Remember, you want to cast only as much metal as you really need. To help you figure that out, here are my step-by-step instructions for the fearless casting of a buttonless tree, free of superstition:

  1. Weigh your base and your main sprue with no waxes. Record the weight and  label it W1. When you finish putting the parts on your tree, weigh the tree and record that weight as W2.  W2–W1 = wax part weight (PW).
  2. Measure the diameter of your main sprue in two places: at the top (D1mm) and 10 mm below the last part on the tree (D2mm). Add those numbers together and divide by 4. This will give you the average radius.
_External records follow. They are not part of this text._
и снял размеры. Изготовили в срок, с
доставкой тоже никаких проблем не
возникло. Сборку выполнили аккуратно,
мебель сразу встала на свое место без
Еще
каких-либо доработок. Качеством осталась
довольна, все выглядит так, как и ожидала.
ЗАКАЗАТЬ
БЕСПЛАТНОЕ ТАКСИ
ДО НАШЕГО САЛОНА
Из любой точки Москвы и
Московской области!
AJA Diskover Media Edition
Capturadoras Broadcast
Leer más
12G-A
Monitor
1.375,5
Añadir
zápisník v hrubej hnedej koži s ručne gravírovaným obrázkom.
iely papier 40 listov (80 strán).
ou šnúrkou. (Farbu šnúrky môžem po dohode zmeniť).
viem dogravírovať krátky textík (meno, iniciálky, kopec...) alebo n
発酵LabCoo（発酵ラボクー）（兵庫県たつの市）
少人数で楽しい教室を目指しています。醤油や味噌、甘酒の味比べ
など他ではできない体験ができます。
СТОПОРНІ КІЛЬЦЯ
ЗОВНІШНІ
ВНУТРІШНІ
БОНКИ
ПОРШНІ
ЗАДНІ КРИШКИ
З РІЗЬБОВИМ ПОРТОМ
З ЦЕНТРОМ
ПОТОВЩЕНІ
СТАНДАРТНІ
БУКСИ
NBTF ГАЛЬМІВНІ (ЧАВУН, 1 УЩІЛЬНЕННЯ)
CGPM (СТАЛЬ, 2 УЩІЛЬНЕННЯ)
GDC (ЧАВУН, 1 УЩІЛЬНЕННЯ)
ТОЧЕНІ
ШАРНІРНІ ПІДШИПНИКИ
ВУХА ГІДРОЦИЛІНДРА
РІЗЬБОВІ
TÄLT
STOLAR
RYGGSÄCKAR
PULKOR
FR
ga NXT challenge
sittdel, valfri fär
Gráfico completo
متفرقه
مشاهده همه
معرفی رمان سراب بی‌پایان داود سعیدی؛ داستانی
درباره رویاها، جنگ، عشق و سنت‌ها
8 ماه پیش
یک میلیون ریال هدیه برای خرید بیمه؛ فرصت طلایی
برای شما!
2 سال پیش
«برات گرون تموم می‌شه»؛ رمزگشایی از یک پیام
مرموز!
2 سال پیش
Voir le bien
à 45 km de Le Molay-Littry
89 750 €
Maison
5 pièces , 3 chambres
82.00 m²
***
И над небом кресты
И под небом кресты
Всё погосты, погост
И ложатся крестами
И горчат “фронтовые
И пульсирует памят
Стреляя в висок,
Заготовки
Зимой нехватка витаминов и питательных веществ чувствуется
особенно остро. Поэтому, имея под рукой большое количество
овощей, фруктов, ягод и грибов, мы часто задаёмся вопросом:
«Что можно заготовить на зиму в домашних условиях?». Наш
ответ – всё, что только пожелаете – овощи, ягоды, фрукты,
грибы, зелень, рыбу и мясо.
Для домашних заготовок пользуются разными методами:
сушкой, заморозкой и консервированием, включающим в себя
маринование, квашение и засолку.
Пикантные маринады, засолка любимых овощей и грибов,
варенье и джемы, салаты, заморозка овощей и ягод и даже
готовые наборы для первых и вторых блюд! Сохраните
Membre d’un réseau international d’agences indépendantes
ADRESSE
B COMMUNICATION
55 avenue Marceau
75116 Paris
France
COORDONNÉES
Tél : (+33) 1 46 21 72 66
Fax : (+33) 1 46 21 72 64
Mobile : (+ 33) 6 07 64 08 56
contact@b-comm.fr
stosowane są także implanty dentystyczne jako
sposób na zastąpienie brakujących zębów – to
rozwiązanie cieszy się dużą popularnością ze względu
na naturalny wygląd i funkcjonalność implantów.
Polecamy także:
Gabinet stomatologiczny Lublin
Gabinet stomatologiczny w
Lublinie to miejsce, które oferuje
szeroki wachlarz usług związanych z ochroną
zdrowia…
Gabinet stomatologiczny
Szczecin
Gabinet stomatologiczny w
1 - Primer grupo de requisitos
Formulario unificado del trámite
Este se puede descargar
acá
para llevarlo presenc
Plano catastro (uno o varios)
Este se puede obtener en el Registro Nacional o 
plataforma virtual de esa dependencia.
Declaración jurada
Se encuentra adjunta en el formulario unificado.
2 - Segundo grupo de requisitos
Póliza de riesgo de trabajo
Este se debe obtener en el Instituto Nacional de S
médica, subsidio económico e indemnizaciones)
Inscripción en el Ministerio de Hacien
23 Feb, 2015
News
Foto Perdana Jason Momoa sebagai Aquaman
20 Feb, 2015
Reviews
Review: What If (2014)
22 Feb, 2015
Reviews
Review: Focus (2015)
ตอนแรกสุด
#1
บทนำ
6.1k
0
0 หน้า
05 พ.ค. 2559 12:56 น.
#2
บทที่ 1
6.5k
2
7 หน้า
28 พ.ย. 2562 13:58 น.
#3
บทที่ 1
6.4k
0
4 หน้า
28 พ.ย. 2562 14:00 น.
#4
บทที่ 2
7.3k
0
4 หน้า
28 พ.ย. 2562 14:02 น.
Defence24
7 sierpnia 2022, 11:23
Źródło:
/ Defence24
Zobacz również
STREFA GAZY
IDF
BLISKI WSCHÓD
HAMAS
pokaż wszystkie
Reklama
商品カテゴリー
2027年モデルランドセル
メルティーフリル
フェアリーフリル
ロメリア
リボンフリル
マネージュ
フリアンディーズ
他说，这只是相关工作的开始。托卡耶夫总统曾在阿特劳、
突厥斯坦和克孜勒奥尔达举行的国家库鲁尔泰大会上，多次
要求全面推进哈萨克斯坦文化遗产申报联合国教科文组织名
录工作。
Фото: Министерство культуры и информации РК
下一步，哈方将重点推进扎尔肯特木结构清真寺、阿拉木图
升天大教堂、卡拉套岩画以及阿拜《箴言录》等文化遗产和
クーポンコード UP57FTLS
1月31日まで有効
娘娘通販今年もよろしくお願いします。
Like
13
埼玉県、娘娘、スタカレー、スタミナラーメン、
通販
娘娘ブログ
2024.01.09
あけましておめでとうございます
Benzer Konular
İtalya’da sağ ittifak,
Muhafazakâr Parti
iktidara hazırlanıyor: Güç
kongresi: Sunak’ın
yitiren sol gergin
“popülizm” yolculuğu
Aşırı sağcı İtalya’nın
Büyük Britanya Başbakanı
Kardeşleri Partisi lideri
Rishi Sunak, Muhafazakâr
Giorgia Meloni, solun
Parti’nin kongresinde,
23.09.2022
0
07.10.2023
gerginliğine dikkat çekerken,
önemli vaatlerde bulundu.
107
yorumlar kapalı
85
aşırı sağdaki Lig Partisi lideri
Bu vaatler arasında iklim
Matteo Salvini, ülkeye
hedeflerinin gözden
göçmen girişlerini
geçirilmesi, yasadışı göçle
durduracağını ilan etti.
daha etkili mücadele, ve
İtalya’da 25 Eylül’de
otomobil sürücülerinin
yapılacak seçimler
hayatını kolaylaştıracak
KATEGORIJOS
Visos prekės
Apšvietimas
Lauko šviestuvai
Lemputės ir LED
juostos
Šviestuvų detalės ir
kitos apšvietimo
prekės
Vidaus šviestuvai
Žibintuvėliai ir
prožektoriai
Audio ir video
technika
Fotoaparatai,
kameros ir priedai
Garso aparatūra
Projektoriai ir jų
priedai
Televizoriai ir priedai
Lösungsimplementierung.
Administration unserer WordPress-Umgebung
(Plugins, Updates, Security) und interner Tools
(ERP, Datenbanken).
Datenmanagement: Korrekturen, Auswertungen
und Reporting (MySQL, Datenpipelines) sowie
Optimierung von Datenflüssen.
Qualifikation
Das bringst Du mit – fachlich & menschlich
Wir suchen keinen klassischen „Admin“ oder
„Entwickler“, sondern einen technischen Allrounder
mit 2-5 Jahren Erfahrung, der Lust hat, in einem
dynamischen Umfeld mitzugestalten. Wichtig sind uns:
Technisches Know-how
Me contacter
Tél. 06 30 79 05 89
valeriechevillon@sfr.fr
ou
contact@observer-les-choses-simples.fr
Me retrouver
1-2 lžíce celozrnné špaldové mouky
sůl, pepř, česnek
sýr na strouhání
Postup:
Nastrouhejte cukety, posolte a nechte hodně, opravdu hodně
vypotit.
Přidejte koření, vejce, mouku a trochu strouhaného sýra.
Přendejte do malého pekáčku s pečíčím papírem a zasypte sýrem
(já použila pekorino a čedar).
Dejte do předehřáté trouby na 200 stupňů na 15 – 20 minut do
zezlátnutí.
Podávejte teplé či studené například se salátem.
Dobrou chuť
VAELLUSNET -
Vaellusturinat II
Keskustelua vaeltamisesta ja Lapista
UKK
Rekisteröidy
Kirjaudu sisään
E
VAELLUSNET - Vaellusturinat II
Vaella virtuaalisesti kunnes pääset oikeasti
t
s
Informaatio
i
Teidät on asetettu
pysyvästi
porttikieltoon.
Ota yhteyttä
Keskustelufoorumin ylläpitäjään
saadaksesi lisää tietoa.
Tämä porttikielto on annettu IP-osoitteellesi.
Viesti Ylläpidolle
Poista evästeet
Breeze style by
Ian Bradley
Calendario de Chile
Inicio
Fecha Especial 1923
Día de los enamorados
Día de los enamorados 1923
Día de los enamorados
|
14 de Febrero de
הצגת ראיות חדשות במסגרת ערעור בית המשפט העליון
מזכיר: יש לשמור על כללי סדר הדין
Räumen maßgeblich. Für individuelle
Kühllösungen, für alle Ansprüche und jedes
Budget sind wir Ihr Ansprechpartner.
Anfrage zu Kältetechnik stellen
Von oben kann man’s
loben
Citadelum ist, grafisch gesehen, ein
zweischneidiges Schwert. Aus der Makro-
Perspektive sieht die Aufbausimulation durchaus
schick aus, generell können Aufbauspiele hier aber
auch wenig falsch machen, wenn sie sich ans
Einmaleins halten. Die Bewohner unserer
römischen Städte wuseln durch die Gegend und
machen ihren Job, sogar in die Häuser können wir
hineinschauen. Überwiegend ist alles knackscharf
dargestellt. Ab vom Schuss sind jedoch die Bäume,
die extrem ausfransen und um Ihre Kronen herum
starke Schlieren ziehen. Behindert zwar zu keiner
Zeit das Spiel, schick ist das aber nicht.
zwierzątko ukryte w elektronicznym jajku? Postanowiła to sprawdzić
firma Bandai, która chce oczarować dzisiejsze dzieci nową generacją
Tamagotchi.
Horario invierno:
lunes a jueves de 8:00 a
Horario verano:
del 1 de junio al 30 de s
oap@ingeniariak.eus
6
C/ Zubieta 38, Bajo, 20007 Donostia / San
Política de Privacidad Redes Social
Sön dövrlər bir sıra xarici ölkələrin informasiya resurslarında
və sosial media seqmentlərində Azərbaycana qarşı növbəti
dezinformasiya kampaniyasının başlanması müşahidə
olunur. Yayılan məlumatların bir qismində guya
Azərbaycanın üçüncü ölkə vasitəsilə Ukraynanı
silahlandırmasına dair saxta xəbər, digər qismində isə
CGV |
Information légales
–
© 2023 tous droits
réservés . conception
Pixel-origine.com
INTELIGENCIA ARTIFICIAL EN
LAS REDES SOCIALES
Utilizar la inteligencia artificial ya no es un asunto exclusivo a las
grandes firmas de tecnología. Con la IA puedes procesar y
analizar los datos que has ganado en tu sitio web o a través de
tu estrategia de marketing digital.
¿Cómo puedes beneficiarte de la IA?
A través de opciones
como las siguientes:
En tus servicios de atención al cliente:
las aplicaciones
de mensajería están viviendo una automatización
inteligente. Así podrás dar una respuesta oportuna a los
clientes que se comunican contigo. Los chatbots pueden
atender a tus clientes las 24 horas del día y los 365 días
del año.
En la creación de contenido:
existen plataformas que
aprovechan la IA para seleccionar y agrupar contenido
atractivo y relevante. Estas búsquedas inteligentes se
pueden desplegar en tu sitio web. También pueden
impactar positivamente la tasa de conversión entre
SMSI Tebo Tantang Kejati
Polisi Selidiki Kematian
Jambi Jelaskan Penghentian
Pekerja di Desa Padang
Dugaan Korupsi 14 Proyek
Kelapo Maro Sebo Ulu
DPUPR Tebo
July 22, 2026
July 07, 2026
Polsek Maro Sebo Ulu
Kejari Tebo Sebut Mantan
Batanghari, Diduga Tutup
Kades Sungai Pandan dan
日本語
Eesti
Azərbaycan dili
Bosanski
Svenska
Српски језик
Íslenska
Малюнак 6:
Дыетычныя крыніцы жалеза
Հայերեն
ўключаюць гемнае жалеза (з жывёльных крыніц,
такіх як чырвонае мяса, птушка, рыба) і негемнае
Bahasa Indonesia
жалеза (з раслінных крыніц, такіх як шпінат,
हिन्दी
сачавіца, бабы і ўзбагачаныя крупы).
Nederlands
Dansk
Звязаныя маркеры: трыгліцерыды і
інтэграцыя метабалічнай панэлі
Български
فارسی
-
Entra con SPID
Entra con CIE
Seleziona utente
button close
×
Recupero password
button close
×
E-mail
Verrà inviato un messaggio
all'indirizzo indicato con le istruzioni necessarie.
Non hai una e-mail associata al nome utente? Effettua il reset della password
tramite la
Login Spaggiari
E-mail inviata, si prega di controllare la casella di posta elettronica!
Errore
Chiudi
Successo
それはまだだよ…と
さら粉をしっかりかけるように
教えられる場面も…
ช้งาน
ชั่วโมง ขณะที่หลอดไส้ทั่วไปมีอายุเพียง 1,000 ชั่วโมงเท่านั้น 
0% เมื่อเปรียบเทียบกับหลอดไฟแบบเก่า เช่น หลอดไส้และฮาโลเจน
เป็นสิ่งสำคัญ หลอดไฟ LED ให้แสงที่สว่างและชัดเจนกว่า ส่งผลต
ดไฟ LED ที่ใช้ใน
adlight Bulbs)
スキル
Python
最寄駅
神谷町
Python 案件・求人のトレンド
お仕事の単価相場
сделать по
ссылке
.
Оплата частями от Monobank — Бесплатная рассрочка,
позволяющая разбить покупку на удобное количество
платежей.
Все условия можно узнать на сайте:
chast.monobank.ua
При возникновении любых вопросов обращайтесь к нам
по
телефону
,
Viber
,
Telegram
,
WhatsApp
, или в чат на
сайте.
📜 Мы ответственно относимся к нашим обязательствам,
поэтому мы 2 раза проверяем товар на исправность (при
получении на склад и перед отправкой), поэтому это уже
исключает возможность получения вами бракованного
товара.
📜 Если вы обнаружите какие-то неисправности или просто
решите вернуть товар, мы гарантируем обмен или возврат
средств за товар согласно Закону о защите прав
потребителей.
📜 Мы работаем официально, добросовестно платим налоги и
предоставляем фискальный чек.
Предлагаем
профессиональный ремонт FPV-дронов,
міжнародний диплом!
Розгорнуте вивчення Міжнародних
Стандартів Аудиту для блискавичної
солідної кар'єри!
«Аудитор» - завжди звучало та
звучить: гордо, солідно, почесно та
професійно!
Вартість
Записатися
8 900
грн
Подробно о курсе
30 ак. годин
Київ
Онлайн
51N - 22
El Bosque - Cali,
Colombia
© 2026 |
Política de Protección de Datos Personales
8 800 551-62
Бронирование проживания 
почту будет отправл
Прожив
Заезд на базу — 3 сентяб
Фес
  3. Take the average radius and square it (i.e., multiply it by itself). This will give you the average cross sectional area.
  4. Measure the length of the tree from its top to that point  10mm below the last part, and label it L. Multiply the cross sectional area by that length.
  5. Multiply that product by 3.14 (Pi). You now have the volume in mm3 of the main sprue (Vmm3) that you want to cast:  ((D1+D2)/4)2x L x 3.14 = Vmm3.
  6. Divide the specific density of the metal you are casting by 1,000 (i.e., move the decimal over three places to the left) and multiply that by the Vmm3. (See Figure 3.)  This gives you the weight needed to cast the main sprue (SW).
  7. You can also just cut a piece of the same kind of main sprue wax to the length you intend to cast, weigh it, and add that to the PW (part weight). That is the easy but slightly wasteful way.
  8. Multiply the PW by the same specific density, then add that to the weight needed to cast the main sprue (SW). You now have the metal weight you will need to cast buttonless.
  9. Continue with fearless casting!